Street Corner Soapbox: Sandusky Guilty, Schultz and Curley on Trial
As we watched Jerry Sandusky sit impassively through court proceedings while tale after tale of horror was spun before us all, actions of the man perpetrated under the very noses of his friends and family and employers, innumerable questions come to mind.
As we watched Jerry Sandusky sit impassively through court proceedings while tale after tale of horror was spun before us all, actions of the man perpetrated under the very noses of his friends and family and employers, innumerable questions come to mind. How did this happen? How did so many fail to see what was going on? And how did Sandusky ascend to such a position of trust and respect in the community?
The answer to the last question, anyway, is that he was a good football coach. Excellence in an endeavor that carries great weight with his community gave Sandusky leeway to abuse children.
And that's the thing. Beyond prurient details, Sandusky's trial and conviction hasn't really shown us anything new. And the outcome of the trial won't have significant results. Yes, it offers the victims the satisfaction of justice – something not to be discounted lightly. But it won't change the culture that elevated Sandusky.
That's why I'm looking forward to the trials of former Penn State Athletic Director Tim Curley and Vice President Gary Schultz.
You remember those names, right? In the chain of events that began with Sandusky raping a child in a Penn State shower room – witnessed by then assistant-coach Mike McQueary and then duly reported to head coach Joe Paterno – Schultz' s and Curley's offices are where the incident died a quick and painless death by suffocation. Internal emails recently obtained by an in-house university investigation led by former FBI Director Louis Freeh show that Schultz and former Penn State President Graham Spanier agreed it would be "humane" not to report Jerry Sandusky to the authorities – emails that hint Spanier, too, may be facing prosecution.

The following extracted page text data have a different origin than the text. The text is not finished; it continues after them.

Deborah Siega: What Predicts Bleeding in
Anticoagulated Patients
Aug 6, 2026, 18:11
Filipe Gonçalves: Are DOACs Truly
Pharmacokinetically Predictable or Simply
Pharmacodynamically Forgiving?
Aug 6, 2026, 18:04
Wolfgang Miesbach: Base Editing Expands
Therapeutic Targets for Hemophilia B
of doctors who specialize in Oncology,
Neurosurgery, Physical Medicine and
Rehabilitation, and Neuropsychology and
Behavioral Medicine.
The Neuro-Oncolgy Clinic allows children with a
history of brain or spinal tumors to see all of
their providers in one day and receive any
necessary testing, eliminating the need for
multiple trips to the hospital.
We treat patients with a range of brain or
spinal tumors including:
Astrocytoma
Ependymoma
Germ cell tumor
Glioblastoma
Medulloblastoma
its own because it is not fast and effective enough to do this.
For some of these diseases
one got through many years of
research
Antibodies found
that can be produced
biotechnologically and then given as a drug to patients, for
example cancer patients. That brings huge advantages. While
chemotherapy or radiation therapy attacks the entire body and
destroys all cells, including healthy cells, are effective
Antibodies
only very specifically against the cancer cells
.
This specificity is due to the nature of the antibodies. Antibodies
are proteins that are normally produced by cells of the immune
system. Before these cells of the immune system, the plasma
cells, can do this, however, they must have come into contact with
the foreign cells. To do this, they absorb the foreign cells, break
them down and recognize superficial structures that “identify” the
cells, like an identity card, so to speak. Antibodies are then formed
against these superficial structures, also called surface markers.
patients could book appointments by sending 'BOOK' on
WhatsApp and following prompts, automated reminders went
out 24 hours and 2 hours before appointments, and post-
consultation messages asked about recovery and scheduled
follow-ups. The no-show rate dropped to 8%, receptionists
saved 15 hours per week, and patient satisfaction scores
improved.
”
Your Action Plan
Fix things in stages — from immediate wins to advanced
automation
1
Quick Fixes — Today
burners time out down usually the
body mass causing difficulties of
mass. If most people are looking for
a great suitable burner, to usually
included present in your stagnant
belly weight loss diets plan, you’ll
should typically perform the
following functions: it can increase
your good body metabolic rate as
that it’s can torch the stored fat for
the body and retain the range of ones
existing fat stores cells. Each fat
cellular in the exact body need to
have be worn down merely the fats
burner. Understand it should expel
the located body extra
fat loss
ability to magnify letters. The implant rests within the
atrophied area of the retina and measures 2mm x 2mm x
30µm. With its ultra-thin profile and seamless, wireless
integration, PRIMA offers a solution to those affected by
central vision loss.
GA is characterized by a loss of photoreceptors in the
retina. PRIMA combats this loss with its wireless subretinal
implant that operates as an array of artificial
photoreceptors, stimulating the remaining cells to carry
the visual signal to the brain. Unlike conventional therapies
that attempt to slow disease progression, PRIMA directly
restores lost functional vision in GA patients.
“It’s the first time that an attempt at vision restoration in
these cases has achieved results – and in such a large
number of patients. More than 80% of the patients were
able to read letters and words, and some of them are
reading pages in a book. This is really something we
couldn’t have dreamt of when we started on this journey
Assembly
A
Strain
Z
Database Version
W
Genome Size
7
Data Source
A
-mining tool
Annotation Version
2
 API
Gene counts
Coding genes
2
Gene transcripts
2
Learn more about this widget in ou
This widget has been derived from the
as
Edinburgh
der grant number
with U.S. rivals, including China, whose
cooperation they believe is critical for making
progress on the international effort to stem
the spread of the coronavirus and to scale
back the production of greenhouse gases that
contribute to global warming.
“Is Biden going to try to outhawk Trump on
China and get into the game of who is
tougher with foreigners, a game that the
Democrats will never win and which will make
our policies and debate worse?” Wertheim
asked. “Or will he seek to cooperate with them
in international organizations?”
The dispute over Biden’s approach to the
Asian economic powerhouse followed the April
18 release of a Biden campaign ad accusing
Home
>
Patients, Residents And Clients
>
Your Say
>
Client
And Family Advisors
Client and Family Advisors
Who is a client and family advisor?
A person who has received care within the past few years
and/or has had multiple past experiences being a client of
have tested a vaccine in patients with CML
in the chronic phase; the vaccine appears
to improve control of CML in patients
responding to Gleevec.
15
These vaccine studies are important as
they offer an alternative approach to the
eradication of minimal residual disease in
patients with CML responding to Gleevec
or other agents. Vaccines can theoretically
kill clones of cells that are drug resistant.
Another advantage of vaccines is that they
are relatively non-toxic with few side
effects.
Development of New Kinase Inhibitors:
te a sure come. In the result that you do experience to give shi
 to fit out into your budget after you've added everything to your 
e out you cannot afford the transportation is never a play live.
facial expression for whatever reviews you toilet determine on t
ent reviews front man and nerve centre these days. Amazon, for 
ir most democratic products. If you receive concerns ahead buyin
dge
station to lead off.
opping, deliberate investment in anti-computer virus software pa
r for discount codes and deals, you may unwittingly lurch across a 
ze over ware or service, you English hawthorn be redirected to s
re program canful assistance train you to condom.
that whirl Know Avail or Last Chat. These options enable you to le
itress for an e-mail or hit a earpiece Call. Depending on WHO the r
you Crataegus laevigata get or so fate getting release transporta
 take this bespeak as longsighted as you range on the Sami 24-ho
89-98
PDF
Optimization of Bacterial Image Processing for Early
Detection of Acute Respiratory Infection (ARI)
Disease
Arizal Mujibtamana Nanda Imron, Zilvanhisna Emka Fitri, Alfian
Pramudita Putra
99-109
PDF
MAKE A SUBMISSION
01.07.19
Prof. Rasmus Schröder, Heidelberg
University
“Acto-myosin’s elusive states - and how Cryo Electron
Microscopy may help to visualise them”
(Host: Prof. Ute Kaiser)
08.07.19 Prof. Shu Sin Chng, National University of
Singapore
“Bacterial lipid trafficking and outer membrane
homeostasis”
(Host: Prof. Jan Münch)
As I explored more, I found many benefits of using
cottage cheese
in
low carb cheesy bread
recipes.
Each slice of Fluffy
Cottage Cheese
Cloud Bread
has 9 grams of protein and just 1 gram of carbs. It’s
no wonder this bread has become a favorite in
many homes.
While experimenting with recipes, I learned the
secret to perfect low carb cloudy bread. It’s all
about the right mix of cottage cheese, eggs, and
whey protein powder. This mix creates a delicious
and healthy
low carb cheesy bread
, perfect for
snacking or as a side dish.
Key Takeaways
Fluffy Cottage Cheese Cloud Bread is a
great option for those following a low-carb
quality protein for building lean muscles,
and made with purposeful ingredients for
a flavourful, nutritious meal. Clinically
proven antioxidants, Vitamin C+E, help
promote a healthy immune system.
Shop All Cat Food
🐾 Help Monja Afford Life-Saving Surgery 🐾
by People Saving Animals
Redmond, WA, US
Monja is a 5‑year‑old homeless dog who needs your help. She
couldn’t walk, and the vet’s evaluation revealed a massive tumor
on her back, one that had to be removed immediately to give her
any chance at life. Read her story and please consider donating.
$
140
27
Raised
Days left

Schultz's and Curley's trials will likely take place at the end of the summer, and what's revealed there will hint at what kind of financial damages the university will suffer as a result of litigation and should – hopefully! – serve as a warning to other institutions that taking care of business in-house is a losing proposition.
Because, let's face it, the real tragedy of the Sandusky scandal is that this kind of behavior among colleges and universities looks like it's all too common. The University of Montana, for example, is currently under investigation by the Department of Education and the Department of Justice for its handling of a recent spate of rapes and sexual assaults on its campus, including assaults by several football players from the school's Football Championship Subdivision powerhouse team. Like in the Penn State case, emails surfaced to paint administrators as more concerned with the school's football program and reputation than for the safety and rights of victims. University of Montana Vice President Jim Foley even sought to pursue punishment for one rape victim who publicly criticized the handling of her case by the school.
How did we get here? Where college sports means more to school leaders than the very safety of students and children? The blame, unfortunately, lies with us, the fans. We're the ones that make college football programs money-making machines. We're the ones that grant hero status to men with no other discernible merit than the ability to chuck an oblong piece of leather across a field. We're the ones that confuse moral rectitude with an uncommon ability to chalk Xs and Os on a board. We're the ones school administrators don't want to let down.
I'd like to think the Sandusky scandal will change the way we all look at sports, the money we invest in it, and the eminence we grant to those who play. But I'm guessing it won't. Instead, Sandusky will be sent off to prison, we'll breathe a collective sigh of relief, and the games will go on.